En América Latina el fenómeno tomó forma de espiral. El compacto elenco de países democráticos de los años 90 se ha desgranado casi por completo, socavado por el clientelismo, la corrupción y el mal manejo de las economías. Los partidos y sus dirigentes sobreviven como corifeos de otros actores, pues no han formado juventudes democráticas de relevo. Para llenar ese vacío de liderazgo han surgido grupos temáticos y también grupos antisistémicos que aplican viejos manuales insurreccionales para vanguardizar masas desencantadas. Las redes sociales son sus potentes heraldos electrónicos.
En estas circunstancias, el Estado es desbordado y los militares, siempre subestudiados, vuelven a jugar roles políticos directos, aunque de diferente calidad. En Venezuela apoyan una dictadura oprobiosa. En Brasil, son el grupo de confianza de un Presidente que antes fue capitán, en Bolivia, Ecuador y el Perú han actuado no por acción sino por omisión, disuadiendo conjuras y golpes de Estado.

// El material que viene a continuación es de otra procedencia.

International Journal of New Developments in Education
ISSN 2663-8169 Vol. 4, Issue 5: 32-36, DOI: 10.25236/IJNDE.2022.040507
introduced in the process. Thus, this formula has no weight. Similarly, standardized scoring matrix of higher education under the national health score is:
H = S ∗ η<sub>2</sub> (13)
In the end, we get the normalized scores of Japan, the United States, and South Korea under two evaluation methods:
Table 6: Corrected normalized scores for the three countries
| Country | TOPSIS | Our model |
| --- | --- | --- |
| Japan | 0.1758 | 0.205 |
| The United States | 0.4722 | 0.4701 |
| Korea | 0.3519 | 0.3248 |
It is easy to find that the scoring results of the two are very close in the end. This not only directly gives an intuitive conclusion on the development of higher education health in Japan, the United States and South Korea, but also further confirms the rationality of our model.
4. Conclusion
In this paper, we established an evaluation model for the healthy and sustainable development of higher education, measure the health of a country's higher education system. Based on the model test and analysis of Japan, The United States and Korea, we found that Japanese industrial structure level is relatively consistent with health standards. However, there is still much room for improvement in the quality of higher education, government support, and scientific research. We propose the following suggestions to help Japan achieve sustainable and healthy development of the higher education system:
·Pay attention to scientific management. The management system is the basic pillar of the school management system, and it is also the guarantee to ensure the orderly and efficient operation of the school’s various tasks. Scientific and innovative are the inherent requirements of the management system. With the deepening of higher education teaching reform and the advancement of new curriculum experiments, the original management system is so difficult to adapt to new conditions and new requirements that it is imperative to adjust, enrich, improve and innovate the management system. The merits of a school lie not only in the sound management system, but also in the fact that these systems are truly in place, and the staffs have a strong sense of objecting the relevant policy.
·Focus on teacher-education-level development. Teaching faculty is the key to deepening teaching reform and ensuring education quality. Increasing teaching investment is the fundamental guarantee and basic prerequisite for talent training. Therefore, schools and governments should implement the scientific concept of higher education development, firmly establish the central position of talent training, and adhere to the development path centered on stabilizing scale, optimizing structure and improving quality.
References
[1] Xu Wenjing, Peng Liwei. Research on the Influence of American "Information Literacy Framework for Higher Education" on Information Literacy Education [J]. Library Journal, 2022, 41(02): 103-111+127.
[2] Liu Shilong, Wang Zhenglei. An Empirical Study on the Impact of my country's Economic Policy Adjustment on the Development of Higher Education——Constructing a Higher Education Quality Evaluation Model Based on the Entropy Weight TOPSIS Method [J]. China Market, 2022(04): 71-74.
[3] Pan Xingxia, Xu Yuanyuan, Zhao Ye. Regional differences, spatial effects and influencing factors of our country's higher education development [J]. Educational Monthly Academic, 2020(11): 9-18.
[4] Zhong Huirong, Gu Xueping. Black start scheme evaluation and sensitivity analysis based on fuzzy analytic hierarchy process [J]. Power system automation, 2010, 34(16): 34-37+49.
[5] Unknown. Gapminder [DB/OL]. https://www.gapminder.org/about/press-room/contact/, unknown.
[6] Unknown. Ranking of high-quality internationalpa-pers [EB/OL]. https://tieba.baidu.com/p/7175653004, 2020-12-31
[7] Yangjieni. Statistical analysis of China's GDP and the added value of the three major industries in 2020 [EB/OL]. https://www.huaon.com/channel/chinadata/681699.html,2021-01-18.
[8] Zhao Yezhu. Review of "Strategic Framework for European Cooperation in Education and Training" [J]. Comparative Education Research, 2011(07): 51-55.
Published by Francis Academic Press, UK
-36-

Bajo ese síndrome y en modo pandemia, se está dando un cuestionamiento a los partidos semejante al que se produjo en las dos guerras mundiales. Durante la primera, el poeta argentino Leopoldo Lugones proclamó su caducidad y festejó la llegada de “la hora de la espada”. Durante la segunda, Simone Weil, intelectual francesa y combatiente antifascista, sostuvo que los partidos eran “organismos pública y oficialmente constituidos para matar en las almas el sentido de la verdad y de la justicia”. Concluía diciendo que no había motiva para conservarlos.
No somos oasis
¿Estamos conscientes los chilenos de que mientras nos defendemos del virus, nuestra democracia tiene “problemas”?
Lo cierto es que lo sospechamos, pero no lo decimos. Sin embargo, según encuestas de Latinobarómetro, entre 2001 y 2018, nuestro aprecio a la democracia fluctuaba alrededor del 50 %. Es decir, a la mitad de la población le daba lo mismo. En paralelo, hace rato los partidos son castigados ecuánimemente por la opinión pública. Están entre las instituciones peor evaluadas y su nota no sube del 2%, A mayor abundamiento, después del “estallido social” el Estado de Derecho fue desbordado por una violencia supuestamente “espontánea” y la institucionalidad democrática no ha contado con un liderazgo idóneo para defenderla.
En ese contexto y aunque parezca sorprendente, los analistas discrepan. Los idealistas, inspirados en el deber ser jurídico, creen que la democracia sigue operativa y que nos une por sobre todas las cosas. Después de todo, el Presidente está en La Moneda y despacha con sus ministros, los parlamentarios votan telemáticamente desde sus casas, los jueces fallan y la prensa informa.
Pero los analistas realistas -especie de aguafiestas que quieren ver las cosas como son- verifican que el gobierno no logra restablecer la seguridad ciudadana y que los otros representantes políticos no dan el ancho. En vez de consensuar soluciones para la crisis, la tratan discursivamente, mientras la oposición exhuma la tesis sesentera de la “violencia estructural”. Todo esto con los carabineros desorientados, la delincuencia viviendo su mejor época, los jueces asumiendo roles políticos por default, los militares en sus cuarteles en posición de autodefensa y las redes sociales sumiéndonos en la desinformación.
Con ese panorama a la vista, los compatriotas ajenos al eufemismo saben que Chile vuelve a vivir peligrosamente, entre “empates” catastróficos, condenas retóricas al vandalismo y adhesiones tibias a la democracia. Es como si quisiéramos confirmar que lo nuestro no es el de desarrollo a secas, sino el “subdesarrollo exitoso”… y cada cuarenta años.